# [Lavoro richiesto]
Formatta come elenco numerato tutte le righe delle voci seguenti, tralasciando quelle vuote.

# [Testi sorgente di documenti formattati]
+ + +

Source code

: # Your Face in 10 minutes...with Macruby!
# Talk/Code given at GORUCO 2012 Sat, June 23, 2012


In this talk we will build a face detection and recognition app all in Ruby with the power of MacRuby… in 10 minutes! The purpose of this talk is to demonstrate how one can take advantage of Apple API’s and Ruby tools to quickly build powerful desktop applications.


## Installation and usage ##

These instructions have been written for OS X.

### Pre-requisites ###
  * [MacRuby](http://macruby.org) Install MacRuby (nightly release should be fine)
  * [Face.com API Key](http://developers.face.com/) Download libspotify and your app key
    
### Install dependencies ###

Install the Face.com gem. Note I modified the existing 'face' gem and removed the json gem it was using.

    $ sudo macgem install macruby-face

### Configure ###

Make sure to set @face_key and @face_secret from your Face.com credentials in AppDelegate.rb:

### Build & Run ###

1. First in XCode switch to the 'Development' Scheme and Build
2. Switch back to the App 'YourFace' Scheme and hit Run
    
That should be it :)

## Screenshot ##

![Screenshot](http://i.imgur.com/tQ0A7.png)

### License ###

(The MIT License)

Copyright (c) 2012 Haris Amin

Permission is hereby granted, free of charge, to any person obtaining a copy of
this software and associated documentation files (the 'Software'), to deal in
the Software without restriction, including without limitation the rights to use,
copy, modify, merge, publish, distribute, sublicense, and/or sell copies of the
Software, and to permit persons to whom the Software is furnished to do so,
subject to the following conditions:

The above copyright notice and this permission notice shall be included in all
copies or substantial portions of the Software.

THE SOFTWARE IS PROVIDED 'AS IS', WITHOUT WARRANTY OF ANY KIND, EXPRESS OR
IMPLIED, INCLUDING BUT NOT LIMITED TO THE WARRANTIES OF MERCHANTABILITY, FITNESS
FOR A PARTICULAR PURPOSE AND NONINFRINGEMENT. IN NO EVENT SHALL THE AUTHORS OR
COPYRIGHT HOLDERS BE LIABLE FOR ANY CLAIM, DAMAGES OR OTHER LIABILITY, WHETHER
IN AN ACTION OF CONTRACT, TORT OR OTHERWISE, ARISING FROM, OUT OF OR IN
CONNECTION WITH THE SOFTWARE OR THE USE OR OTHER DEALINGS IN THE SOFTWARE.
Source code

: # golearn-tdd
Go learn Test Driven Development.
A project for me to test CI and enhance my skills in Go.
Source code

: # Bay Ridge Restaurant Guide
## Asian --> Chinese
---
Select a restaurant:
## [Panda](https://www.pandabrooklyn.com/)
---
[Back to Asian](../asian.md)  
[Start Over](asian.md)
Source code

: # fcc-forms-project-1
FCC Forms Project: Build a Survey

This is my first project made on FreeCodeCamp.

+ + +

# [Risposta al compito]
1. Source code
2. : # Your Face in 10 minutes...with Macruby!
3. # Talk/Code given at GORUCO 2012 Sat, June 23, 2012
4. In this talk we will build a face detection and recognition app all in Ruby with the power of MacRuby… in 10 minutes! The purpose of this talk is to demonstrate how one can take advantage of Apple API’s and Ruby tools to quickly build powerful desktop applications.
5. ## Installation and usage ##
6. These instructions have been written for OS X.
7. ### Pre-requisites ###
8.   * [MacRuby](http://macruby.org) Install MacRuby (nightly release should be fine)
9.   * [Face.com API Key](http://developers.face.com/) Download libspotify and your app key
10. ### Install dependencies ###
11. Install the Face.com gem. Note I modified the existing 'face' gem and removed the json gem it was using.
12.     $ sudo macgem install macruby-face
13. ### Configure ###
14. Make sure to set @face_key and @face_secret from your Face.com credentials in AppDelegate.rb:
15. ### Build & Run ###
16. 1. First in XCode switch to the 'Development' Scheme and Build
17. 2. Switch back to the App 'YourFace' Scheme and hit Run
18. That should be it :)
19. ## Screenshot ##
20. ![Screenshot](http://i.imgur.com/tQ0A7.png)
21. ### License ###
22. (The MIT License)
23. Copyright (c) 2012 Haris Amin
24. Permission is hereby granted, free of charge, to any person obtaining a copy of
25. this software and associated documentation files (the 'Software'), to deal in
26. the Software without restriction, including without limitation the rights to use,
27. copy, modify, merge, publish, distribute, sublicense, and/or sell copies of the
28. Software, and to permit persons to whom the Software is furnished to do so,
29. subject to the following conditions:
30. The above copyright notice and this permission notice shall be included in all
31. copies or substantial portions of the Software.
32. THE SOFTWARE IS PROVIDED 'AS IS', WITHOUT WARRANTY OF ANY KIND, EXPRESS OR
33. IMPLIED, INCLUDING BUT NOT LIMITED TO THE WARRANTIES OF MERCHANTABILITY, FITNESS
34. FOR A PARTICULAR PURPOSE AND NONINFRINGEMENT. IN NO EVENT SHALL THE AUTHORS OR
35. COPYRIGHT HOLDERS BE LIABLE FOR ANY CLAIM, DAMAGES OR OTHER LIABILITY, WHETHER
36. IN AN ACTION OF CONTRACT, TORT OR OTHERWISE, ARISING FROM, OUT OF OR IN
37. CONNECTION WITH THE SOFTWARE OR THE USE OR OTHER DEALINGS IN THE SOFTWARE.
38. Source code
39. : # golearn-tdd
40. Go learn Test Driven Development.
41. A project for me to test CI and enhance my skills in Go.
42. Source code
43. : # Bay Ridge Restaurant Guide
44. ## Asian --> Chinese
45. ---
46. Select a restaurant:
47. ## [Panda](https://www.pandabrooklyn.com/)
48. ---
49. [Back to Asian](../asian.md)  
50. [Start Over](asian.md)
51. Source code
52. : # fcc-forms-project-1
53. FCC Forms Project: Build a Survey
54. This is my first project made on FreeCodeCamp.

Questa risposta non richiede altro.